The alert fired. What is the first thing I should check?
Order volume. Pull up Total Orders: if orders rose with the pool (a sale, a campaign, a peak day), the backlog is healthy demand draining normally and the answer is capacity, not an incident. If orders are flat and the pool is up 2x, the drain has stalled and you have a fulfilment or downstream problem to chase.
How do I tell a fulfilment stall from a payment stall?
Check the status split on Pending Orders (created/new/open). An OPEN-heavy pool means orders are paid and confirmed but not shipping, a fulfilment / downstream problem; check the scheduled export job and the OMS / WMS. A CREATED-heavy pool means orders are not getting paid, a payment problem; check Failed Orders (24h) and Payment Status Distribution.
Why is this an alert card rather than a number?
Because a fulfilment stall is silent: checkout works, revenue books, confirmation emails go out, and nothing ships. A standing gauge is easy to miss. An alert that fires on a relative threshold makes the silent failure loud and routes it to the operations team with the affected-site scope attached. The raw count is still available on the Pending Orders card.

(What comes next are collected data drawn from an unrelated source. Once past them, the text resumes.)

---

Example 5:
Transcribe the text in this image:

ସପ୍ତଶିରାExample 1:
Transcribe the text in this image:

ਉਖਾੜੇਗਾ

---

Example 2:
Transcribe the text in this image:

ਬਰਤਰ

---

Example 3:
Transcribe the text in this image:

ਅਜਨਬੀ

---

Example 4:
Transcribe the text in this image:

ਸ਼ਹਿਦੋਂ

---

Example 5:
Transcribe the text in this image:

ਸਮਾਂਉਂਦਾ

Can a demand spike fire a false alarm?
It can fire the alert, but it is not a false alarm, it is the correct signal that demand has outrun current fulfilment capacity. The right response differs (add capacity rather than chase a broken integration), but you still want to know. The volume check (orders up with the pool, or flat) is what separates “scale up” from “something broke”.
Why does Business Manager sometimes look normal when the alert fired?

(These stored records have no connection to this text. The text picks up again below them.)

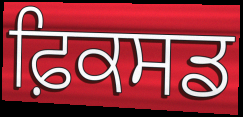
ਫ਼ਿਕਸਡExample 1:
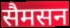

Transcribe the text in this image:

सैमसन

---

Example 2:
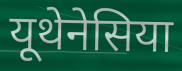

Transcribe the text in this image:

यूथेनेसिया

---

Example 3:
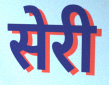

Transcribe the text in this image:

सेरी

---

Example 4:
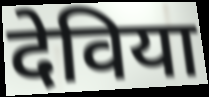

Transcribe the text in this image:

देविया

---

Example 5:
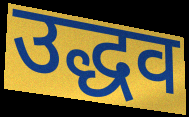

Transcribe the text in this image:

A few reasons. (1) Relative threshold, the alert fires at 2x your own baseline, which can look unremarkable in absolute terms. (2) Site-scope, Business Manager defaults to one site while the alert evaluates the whole realm, so a backlog spread across sites may not stand out anywhere. (3) Status set, the backlog pools all three pre-fulfilment statuses; a search that omits one understates the pile. (4) Snapshot timing, a read taken after the drain catches up looks calmer.
Does the B2B portal factor into the realm alert?

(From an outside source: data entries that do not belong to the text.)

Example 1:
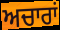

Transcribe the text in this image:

ਅਚਾਰਾਂ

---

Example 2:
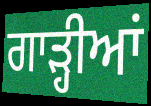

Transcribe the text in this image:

ਗਾੜ੍ਹੀਆਂ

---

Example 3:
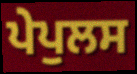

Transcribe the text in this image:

ਪੇਪੁਲਸ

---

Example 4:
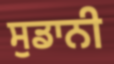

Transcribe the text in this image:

ਸੁਡਾਨੀ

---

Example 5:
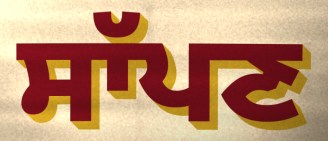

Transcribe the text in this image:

ਸਾੱਪਣ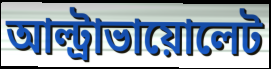
আল্ট্রাভায়োলেট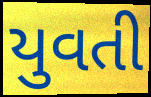
યુવતીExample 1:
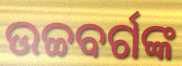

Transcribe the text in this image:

ଉଚ୍ଚବର୍ଗଙ୍କ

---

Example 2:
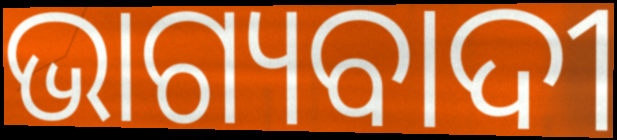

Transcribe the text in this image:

ଭାଗ୍ୟବାଦୀ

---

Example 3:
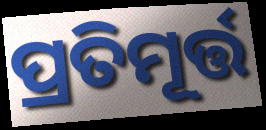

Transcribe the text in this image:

ପ୍ରତିମୂର୍ତ୍ତ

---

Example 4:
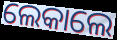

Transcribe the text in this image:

ଲେକାଲେ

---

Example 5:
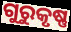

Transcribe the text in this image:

ଗୁରୁକୃଷ୍ଣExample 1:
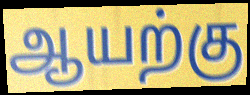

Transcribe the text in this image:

ஆயற்கு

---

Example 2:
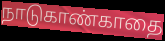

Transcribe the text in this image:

நாடுகாண்காதை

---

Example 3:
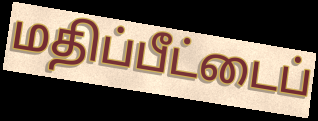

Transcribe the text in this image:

மதிப்பீட்டைப்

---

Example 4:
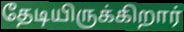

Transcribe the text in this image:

தேடியிருக்கிறார்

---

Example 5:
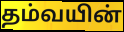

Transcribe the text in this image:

தம்வயின்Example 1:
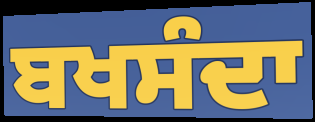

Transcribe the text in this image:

ਬਖਸੰਦਾ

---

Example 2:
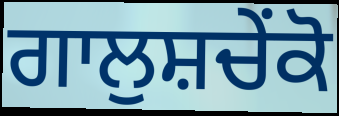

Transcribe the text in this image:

ਗਾਲੁਸ਼ਚੇਂਕੋ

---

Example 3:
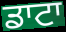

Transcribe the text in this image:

ਡਾਟਾ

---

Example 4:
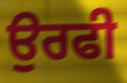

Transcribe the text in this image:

ਉਰਫੀ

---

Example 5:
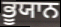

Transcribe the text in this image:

ਭੂਯਾਨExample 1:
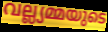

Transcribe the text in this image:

വല്ല്യമ്മയുടെ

Yes, B2B pending orders are in the pooled count, but B2B naturally carries a slower-turning pool (scheduled deliveries, contractual lead times), so its baseline is built into the 30-day average. A B2B-only spike rarely fires the realm alert on its own. Filter to the B2B siteId if you want to watch the trade portal’s backlog separately.
What should be in my runbook when this alert fires?
A practical order. (1) Check order volume to rule demand in or out. (2) Read the CREATED vs OPEN split to point at payment or fulfilment. (3) If fulfilment: confirm the scheduled export job last-run status in Business Manager Jobs and the OMS / WMS acknowledgements. (4) If payment: check PSP credentials and the failed-order count. (5) Once cleared, watch the pool drain back below threshold and confirm delivery SLAs were not breached for the affected orders.